In Alabama Macon County Judge Tom Young turned down a request by the attorney general’s office that he recuse himself from a forfeiture case involving over 1,000 electronic bingo machines seized during a February raid at VictoryLand casino. Young made his decision after hearing from lawyers for both sides of the case. Attorney General Luther Strange’s office has accused Young of being ‘prejudiced’ against their bogus case against VictoryLand. Young refused to sign a search warrant due to insufficient evidence until ordered to do so by the state’s Supreme Court. Legal observers say that Strange’s move was unprecedented and shows the lengths he will go to in pursuing his vendetta against bingo in the state.

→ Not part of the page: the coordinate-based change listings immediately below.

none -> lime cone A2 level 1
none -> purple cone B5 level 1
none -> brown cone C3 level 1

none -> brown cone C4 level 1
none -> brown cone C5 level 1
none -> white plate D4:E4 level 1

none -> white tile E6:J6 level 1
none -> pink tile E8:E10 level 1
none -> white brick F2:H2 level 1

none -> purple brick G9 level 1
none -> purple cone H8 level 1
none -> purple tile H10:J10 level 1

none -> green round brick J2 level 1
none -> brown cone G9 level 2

The hearing lasted 25 minutes and after listening to lawyers Young said he had made thousands of rulings during the past 13 years and only five “have been disturbed by an appellate court at all.” Young added “No reasonable person could determine that I could not be fair in this case.” Young then read his statement. Young said that decisions on recusal should reassure the public about impartiality and should reflect “the need to prevent parties from too easily obtaining the disqualification of a judge, thereby potentially manipulating the system for strategic purposes, perhaps to obtain a judge more to their liking.”

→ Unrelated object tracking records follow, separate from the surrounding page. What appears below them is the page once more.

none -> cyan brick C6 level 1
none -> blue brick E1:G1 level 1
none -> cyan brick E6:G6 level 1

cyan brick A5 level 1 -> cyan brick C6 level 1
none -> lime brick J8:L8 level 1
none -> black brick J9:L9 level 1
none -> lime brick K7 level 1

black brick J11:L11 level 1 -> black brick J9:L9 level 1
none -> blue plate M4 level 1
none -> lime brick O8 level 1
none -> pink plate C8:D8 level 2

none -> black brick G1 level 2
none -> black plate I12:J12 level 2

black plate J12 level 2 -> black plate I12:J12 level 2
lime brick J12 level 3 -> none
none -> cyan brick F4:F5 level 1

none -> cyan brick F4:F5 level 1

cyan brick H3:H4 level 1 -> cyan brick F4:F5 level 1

Joe Espy, the lawyer for VictoryLand casino applauded Young’s decision. Espy told reporters “It was clear if you look at the papers that were filed that the papers and the law supported our facts and our position. And I’m very appreciative that he had the courage to follow the law and the facts, and that’s all we’ve ever asked any judge to do.” The legal brouhaha started after Young refused to sign a bogus search warrant sought by Strange and his minions. When the Supreme Court ordered Young to sign he said in a handwritten note he was signing with “the greatest judicial reluctance.” Young also said “I turned down the search warrant because I thought there was insufficient evidence.”

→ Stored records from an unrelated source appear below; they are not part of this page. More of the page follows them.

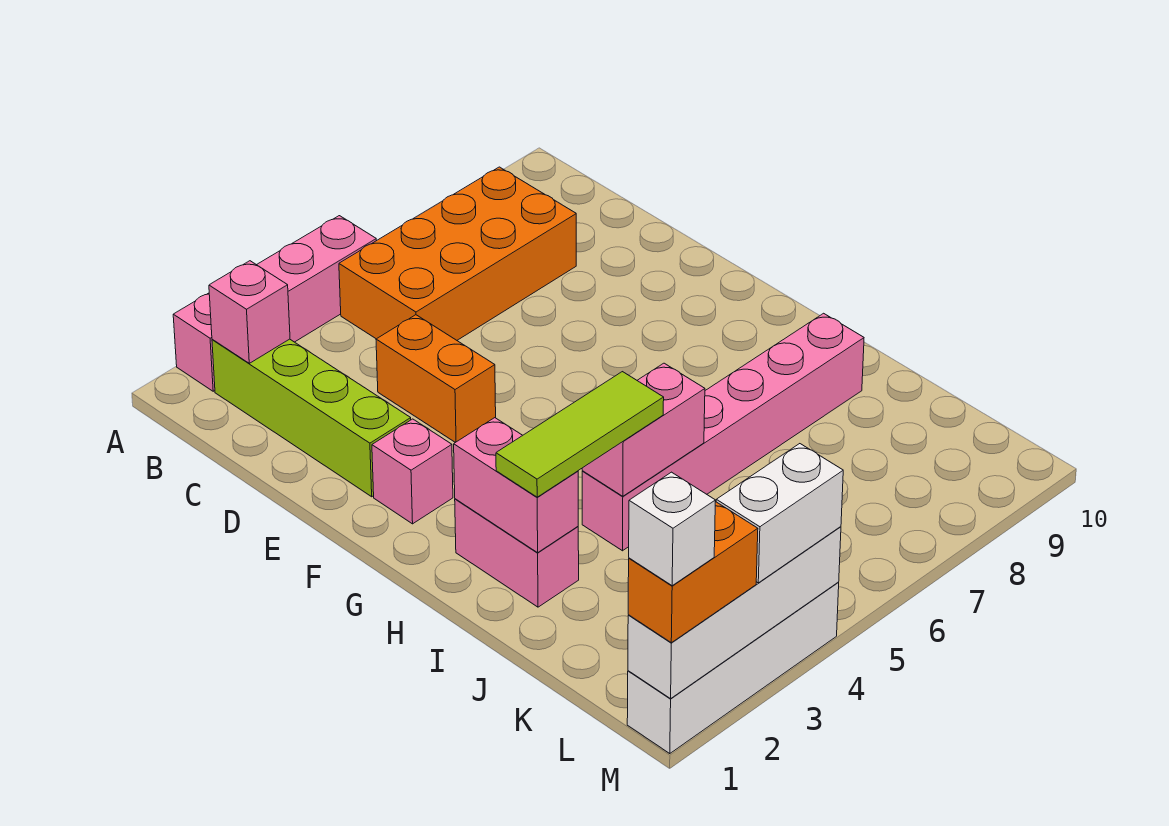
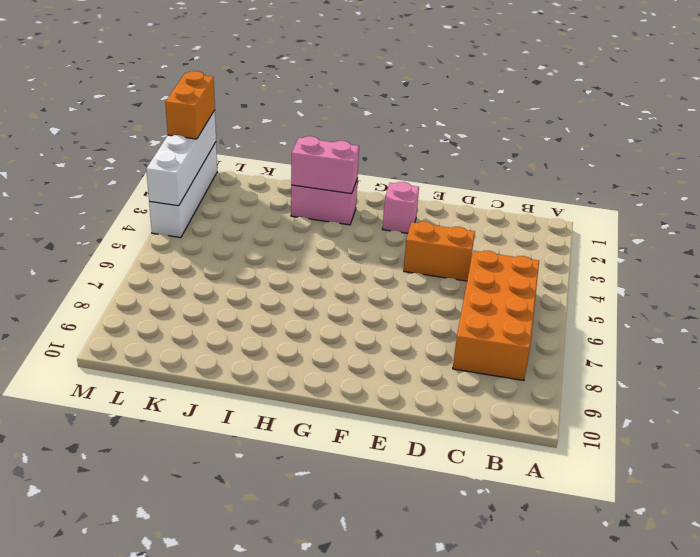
none -> pink brick A2:A5 level 1
none -> lime brick B2:E2 level 1
none -> pink brick I4:I9 level 1

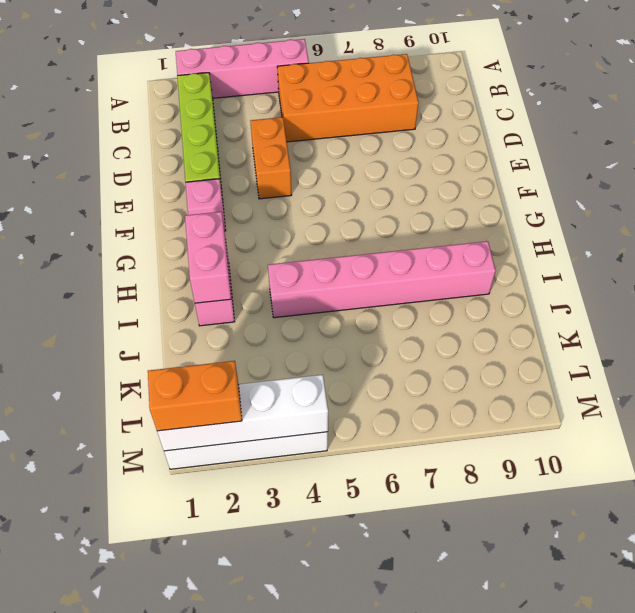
none -> pink brick B2 level 2
none -> pink brick I4:I5 level 2
none -> lime tile I2:I4 level 3

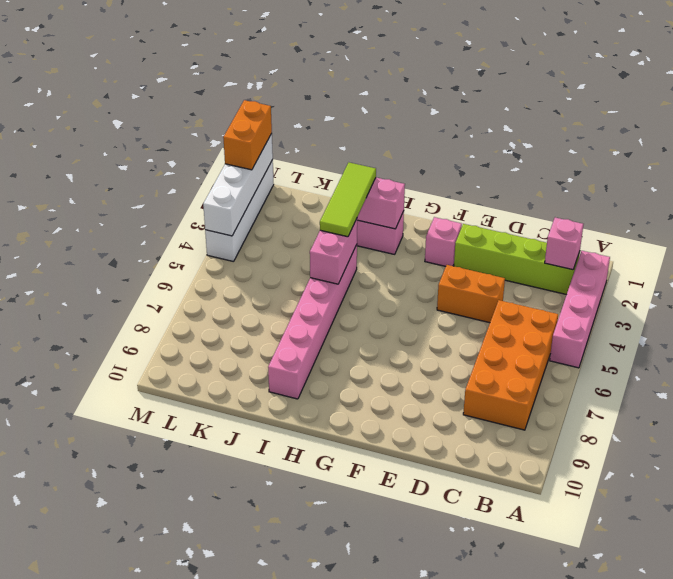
none -> white brick M3:M4 level 3
none -> white brick M1 level 4

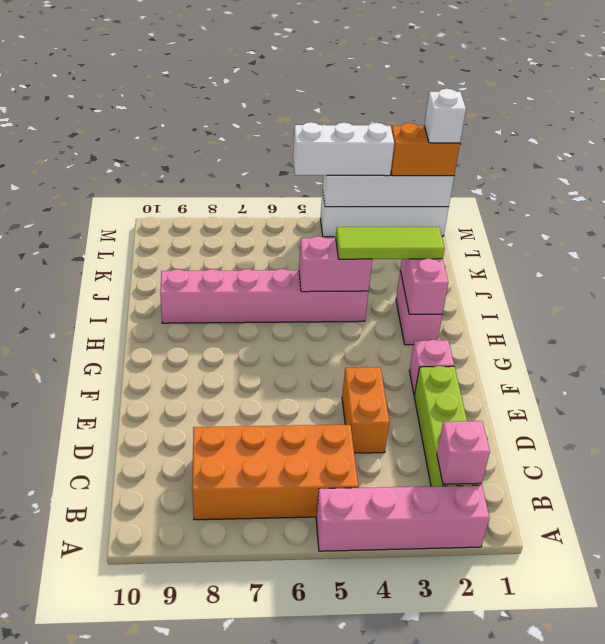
white brick M3:M5 level 3 -> white brick M3:M4 level 3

Deputy Attorney General and Strange’s minion Sonny Reagan said that no decision has been reached whether to appeal Young’s decision. Reagan stated “We’re very anxious to try this case in Macon County. So we would like to get on with the trial after we evaluate our courses of action after today on this recusal matter.” Given the fact that Strange’s actions have put 600 Macon County residents out of work he may want to reconsider that decision to try the case locally. The courtroom was crowded and many outside the courthouse carried signs supporting VictoryLand. Willie Patterson of Tuskegee said he worked at the casino and hotel from 2007 to 2010 when VictoryLand closed because of Strange’s vendetta against electronic bingo. Patterson sand the casino jobs are needed in the area. Patterson said “I would like to see us back in full operation.”